Selon la contribution de la Fédération nationale des centres de santé (FNCS), il faut aller vers une « mise en place d’un financement différent du paiement à l’acte » pour dépasser la « course à l’acte » qui favorise la concentration des professionnels sur les mêmes territoires, et permettre également une prise en charge globale des usagers. En effet, en privilégiant uniquement l’acte de soins, ce système ne permet pas une démarche de prise en charge d’un « parcours de santé » intégrant à la fois les dimensions préventive et éducative, notamment dans le cas des pathologies chroniques, explique le rapport. Ainsi, selon lui, « le modèle actuel de rémunération a atteint ses limites » et « il est nécessaire de prendre en compte la capacité d’innovation des acteurs et leurs modalités d’action pour s’engager vers des modes de financements radicalement différents ».
Le rapport se prononce également pour la réintroduction du service public hospitalier (SPH) « en bloc sur l’ensemble des activités de l’établissement » dans la future loi de santé publique pour consacrer la spécificité des missions de l’hôpital public. La notion de SPH a en effet été supprimée par la loi « HPST » du 21 juillet 2009 (2).

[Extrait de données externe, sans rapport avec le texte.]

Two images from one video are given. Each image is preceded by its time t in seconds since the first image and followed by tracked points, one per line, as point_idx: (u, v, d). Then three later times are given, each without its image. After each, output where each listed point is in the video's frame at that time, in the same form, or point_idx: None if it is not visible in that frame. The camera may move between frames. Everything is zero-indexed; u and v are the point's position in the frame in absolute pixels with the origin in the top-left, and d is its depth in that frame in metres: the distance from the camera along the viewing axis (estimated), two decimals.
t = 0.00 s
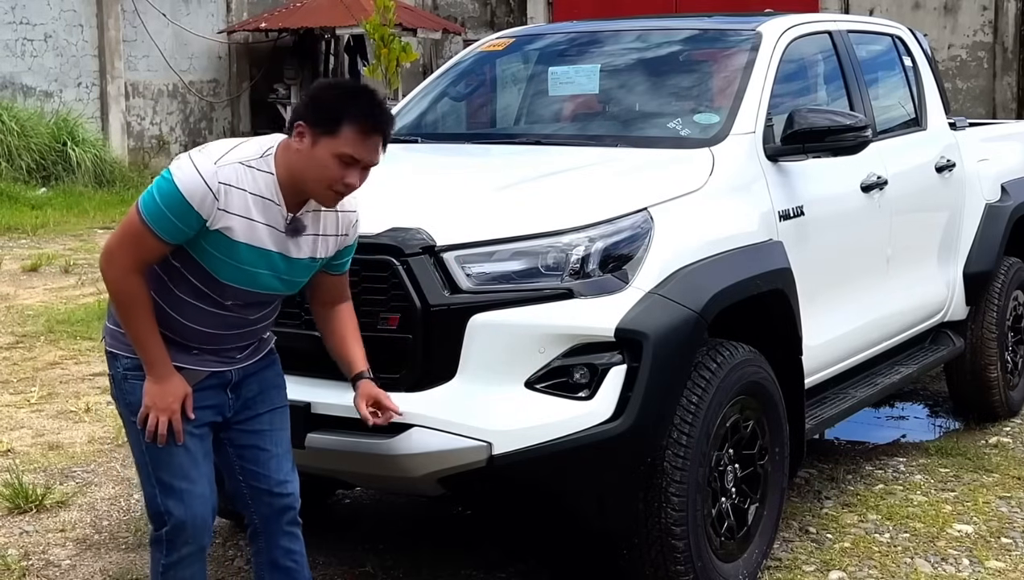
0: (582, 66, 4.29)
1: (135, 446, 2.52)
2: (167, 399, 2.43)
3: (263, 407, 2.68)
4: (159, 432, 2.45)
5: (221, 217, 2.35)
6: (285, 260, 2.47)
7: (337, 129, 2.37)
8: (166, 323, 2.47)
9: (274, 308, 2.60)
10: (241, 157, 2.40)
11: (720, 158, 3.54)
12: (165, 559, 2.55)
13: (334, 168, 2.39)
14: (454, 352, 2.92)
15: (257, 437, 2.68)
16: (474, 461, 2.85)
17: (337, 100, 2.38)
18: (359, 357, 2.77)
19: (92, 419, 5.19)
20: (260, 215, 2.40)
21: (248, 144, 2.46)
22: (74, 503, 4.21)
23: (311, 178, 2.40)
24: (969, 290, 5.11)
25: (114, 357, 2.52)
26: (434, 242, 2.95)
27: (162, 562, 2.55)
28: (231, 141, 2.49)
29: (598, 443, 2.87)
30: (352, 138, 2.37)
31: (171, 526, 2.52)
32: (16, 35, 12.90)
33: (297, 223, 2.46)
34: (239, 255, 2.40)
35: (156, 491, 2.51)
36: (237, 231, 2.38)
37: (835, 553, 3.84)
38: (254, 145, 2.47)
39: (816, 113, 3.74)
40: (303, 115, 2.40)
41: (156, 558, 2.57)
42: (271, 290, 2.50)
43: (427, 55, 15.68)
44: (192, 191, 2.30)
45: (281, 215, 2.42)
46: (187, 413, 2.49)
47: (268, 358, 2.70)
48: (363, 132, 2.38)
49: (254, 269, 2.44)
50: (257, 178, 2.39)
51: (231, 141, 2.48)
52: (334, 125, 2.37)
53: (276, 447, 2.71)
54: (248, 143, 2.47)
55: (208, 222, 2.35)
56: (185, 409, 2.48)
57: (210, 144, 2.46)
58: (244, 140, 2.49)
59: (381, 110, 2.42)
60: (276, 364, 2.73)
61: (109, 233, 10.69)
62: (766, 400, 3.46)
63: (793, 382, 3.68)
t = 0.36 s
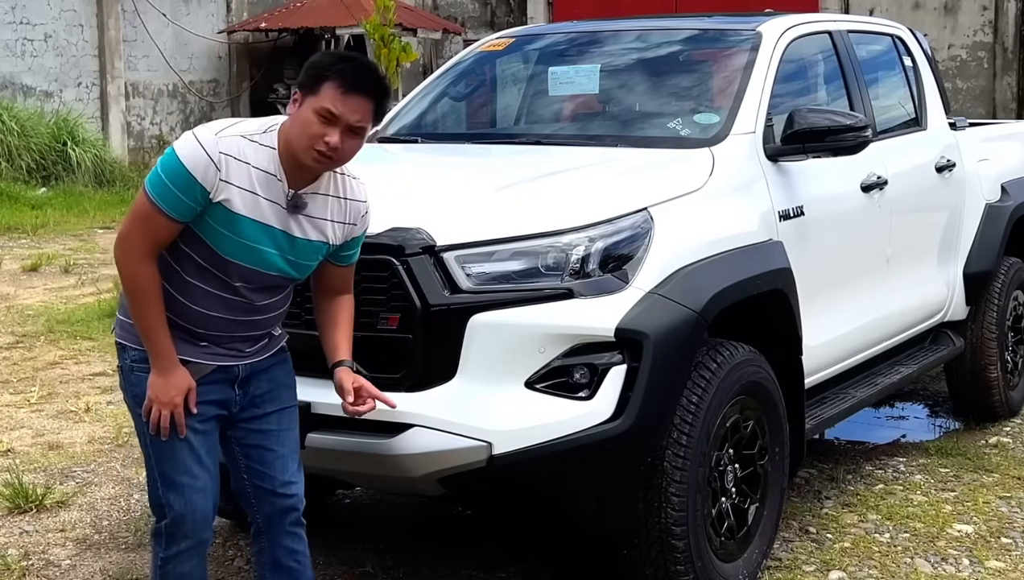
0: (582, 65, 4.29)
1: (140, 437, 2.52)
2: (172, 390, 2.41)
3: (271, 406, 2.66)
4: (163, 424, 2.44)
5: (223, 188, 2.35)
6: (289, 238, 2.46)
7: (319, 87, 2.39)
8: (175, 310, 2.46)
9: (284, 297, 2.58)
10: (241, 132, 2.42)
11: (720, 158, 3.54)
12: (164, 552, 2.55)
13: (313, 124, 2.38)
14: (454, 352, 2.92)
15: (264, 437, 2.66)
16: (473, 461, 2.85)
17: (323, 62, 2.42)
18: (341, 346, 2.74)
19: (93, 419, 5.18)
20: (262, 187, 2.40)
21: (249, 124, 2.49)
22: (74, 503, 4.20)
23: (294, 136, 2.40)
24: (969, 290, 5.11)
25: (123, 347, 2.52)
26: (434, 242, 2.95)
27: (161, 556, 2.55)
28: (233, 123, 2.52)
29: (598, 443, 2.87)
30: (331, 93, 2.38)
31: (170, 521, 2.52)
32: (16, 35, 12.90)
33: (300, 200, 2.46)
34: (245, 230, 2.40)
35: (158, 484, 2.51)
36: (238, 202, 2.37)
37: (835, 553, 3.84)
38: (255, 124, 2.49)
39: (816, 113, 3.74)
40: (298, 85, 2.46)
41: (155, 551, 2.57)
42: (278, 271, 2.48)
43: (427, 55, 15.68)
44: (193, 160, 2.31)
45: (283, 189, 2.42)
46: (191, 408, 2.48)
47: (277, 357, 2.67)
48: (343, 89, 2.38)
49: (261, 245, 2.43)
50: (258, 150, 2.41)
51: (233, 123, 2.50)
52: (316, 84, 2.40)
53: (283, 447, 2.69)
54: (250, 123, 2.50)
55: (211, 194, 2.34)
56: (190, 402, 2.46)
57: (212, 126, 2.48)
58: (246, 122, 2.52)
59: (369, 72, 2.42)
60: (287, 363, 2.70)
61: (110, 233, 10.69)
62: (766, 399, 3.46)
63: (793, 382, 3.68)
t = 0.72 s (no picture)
0: (582, 65, 4.29)
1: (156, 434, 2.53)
2: (189, 390, 2.43)
3: (287, 403, 2.67)
4: (179, 423, 2.46)
5: (238, 199, 2.36)
6: (306, 240, 2.48)
7: (369, 139, 2.37)
8: (192, 310, 2.48)
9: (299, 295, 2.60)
10: (252, 141, 2.43)
11: (720, 158, 3.54)
12: (174, 550, 2.56)
13: (365, 171, 2.42)
14: (454, 352, 2.92)
15: (278, 434, 2.67)
16: (473, 461, 2.84)
17: (366, 109, 2.35)
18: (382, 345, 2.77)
19: (93, 419, 5.18)
20: (279, 195, 2.41)
21: (259, 130, 2.49)
22: (74, 503, 4.20)
23: (343, 178, 2.43)
24: (969, 290, 5.11)
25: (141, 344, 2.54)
26: (434, 242, 2.95)
27: (171, 553, 2.56)
28: (243, 128, 2.52)
29: (598, 443, 2.87)
30: (384, 145, 2.39)
31: (183, 519, 2.53)
32: (16, 35, 12.91)
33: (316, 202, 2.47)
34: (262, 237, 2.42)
35: (172, 482, 2.52)
36: (254, 211, 2.39)
37: (835, 553, 3.84)
38: (266, 131, 2.50)
39: (816, 113, 3.74)
40: (328, 119, 2.37)
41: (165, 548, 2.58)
42: (297, 271, 2.51)
43: (427, 55, 15.68)
44: (208, 173, 2.32)
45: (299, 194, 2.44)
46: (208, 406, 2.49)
47: (293, 355, 2.69)
48: (393, 135, 2.39)
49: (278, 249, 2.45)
50: (270, 158, 2.42)
51: (243, 128, 2.51)
52: (366, 133, 2.36)
53: (297, 445, 2.70)
54: (259, 129, 2.50)
55: (226, 205, 2.36)
56: (207, 401, 2.47)
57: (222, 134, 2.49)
58: (255, 127, 2.52)
59: (405, 107, 2.42)
60: (302, 361, 2.72)
61: (110, 233, 10.69)
62: (766, 399, 3.46)
63: (793, 382, 3.68)
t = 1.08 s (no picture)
0: (582, 65, 4.29)
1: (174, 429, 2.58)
2: (206, 387, 2.48)
3: (307, 401, 2.68)
4: (196, 420, 2.50)
5: (238, 211, 2.38)
6: (315, 243, 2.48)
7: (372, 155, 2.36)
8: (208, 309, 2.52)
9: (317, 292, 2.62)
10: (254, 151, 2.43)
11: (720, 158, 3.54)
12: (184, 544, 2.60)
13: (369, 184, 2.41)
14: (454, 351, 2.92)
15: (297, 432, 2.69)
16: (472, 462, 2.85)
17: (369, 127, 2.33)
18: (500, 305, 2.80)
19: (92, 419, 5.18)
20: (281, 203, 2.42)
21: (263, 138, 2.49)
22: (74, 503, 4.20)
23: (348, 190, 2.43)
24: (969, 290, 5.11)
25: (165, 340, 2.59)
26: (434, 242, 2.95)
27: (181, 546, 2.61)
28: (246, 134, 2.52)
29: (598, 443, 2.87)
30: (388, 161, 2.38)
31: (195, 514, 2.57)
32: (16, 35, 12.91)
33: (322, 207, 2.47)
34: (269, 245, 2.44)
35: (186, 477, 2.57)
36: (258, 223, 2.40)
37: (835, 553, 3.84)
38: (268, 138, 2.49)
39: (816, 113, 3.74)
40: (331, 135, 2.36)
41: (176, 541, 2.62)
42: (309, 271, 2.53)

Le rapport rappelle que l’exigence première de l’offre en santé est de répondre aux besoins des usagers, eux-mêmes souhaitant s’adresser au SPH en toute confiance. Pour répondre à cette exigence, les principes de service public – la continuité, l’adaptabilité, l’égalité, et donc l’accessibilité territoriale et financière, et la neutralité – offrent des modalités de réponse, estime le rapport. Dès lors, la réintroduction dans la loi du SPH doit s’accompagner d’une définition des obligations de service public que doivent respecter les différents acteurs hospitaliers. En complément des obligations de service public, ils devront ainsi respecter d’autres règles sur l’ensemble de leurs activités, afin de mieux répondre aux attentes des usagers et aux exigences liées au développement de la démocratie en santé. Les acteurs du SPH devront s’assurer, notamment, de la permanence des soins, de la maîtrise des délais d’attente, de la transparence des comptes et de la participation des usagers à la gouvernance de l’établissement, précise le rapport.

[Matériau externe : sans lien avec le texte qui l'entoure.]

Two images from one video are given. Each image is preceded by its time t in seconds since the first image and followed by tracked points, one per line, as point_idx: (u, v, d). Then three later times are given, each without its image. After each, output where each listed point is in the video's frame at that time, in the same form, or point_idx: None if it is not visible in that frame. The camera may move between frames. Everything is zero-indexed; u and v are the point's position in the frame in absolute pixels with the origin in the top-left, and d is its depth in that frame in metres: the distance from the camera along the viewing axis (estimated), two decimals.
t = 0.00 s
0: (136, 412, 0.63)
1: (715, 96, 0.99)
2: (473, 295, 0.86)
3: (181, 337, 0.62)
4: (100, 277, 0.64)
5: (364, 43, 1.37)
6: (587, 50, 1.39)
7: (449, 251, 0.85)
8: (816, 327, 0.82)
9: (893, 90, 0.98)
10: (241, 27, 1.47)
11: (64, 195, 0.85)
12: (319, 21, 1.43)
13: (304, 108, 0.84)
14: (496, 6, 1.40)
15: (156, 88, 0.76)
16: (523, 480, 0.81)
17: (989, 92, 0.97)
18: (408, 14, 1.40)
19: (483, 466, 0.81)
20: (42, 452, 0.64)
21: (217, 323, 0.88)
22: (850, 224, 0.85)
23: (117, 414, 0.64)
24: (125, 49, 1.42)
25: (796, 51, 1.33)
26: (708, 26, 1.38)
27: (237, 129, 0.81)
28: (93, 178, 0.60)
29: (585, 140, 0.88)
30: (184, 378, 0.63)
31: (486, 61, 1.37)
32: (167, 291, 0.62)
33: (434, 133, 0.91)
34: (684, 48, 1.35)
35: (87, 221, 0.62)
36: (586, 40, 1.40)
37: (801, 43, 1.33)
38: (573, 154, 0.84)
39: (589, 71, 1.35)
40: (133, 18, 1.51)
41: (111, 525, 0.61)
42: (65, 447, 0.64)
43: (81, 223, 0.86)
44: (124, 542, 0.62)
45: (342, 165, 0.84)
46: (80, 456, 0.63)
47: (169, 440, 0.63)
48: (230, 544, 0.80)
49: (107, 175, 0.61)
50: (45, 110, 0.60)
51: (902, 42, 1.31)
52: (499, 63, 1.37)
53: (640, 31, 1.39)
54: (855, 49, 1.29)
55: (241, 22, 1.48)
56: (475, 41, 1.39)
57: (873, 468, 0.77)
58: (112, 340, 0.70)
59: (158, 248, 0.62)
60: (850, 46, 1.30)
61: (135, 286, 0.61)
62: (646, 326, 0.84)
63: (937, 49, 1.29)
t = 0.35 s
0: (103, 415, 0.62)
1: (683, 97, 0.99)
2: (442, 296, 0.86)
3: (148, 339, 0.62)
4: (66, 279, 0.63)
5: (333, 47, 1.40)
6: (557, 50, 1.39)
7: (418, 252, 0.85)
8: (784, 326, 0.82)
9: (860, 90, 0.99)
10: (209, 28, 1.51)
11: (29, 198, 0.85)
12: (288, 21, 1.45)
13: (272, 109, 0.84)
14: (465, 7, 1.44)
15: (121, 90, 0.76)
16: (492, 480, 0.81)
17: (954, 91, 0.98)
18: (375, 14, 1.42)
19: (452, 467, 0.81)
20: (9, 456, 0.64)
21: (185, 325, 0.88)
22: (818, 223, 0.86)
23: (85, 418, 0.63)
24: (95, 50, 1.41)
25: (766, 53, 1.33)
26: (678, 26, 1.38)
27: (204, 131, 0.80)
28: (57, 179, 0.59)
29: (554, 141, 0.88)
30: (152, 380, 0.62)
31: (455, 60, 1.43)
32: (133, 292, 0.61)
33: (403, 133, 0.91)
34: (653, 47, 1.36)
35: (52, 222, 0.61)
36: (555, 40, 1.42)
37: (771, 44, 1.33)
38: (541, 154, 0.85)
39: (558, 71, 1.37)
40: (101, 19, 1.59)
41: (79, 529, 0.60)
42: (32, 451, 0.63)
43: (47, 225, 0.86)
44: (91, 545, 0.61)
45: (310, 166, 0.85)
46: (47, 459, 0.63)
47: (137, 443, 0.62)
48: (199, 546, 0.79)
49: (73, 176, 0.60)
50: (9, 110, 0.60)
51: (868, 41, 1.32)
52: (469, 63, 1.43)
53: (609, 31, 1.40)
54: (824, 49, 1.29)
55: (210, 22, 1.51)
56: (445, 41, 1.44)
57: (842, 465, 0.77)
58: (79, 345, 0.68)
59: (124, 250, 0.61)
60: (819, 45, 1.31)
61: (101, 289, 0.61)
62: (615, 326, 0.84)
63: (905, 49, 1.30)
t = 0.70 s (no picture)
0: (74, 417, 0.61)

Selon le rapport, les acteurs du service public hospitalier sont entendus comme étant : les établissements publics, les établissements privés à but non lucratif (dont les centres de lutte contre le cancer) qui respectent toutes les obligations du SPH sauf s’ils ne souhaitent pas en faire partie, les établissements privés commerciaux respectant pour l’ensemble de leur activité les obligations du service public et les règles énoncées et dont la demande de participer aura été validée.
Par ailleurs, le rapport propose de faire disparaître les 14 missions de service public introduites par la loi « HPST » et d’inclure les missions de formation, d’innovation et de recherche dans les activités génériques des établissements de santé.
Enfin, la mission « Devictor » préconise d’introduire une obligation de coopération à plusieurs dimensions pour les acteurs du SPH :
→ les coopérations interétablissements (mutualisation des compétences, optimisation des équipements sanitaires et des plateaux techniques) ;
→ les coopérations le long du parcours de santé des personnes avec les acteurs du soin, du médico-social et du social, en particulier, au sein du SPTS.
(1) Le service public territorial de santé (SPTS) – Le service public hospitalier (SPH)- Développer l’approche territoriale et populationnelle de l’offre en santé – Mars 2014 – Disp. sur
(2) Voir ASH n° 2632 du 13-11-09, p. 37 et n° 2634 du 27-11-09, p. 45.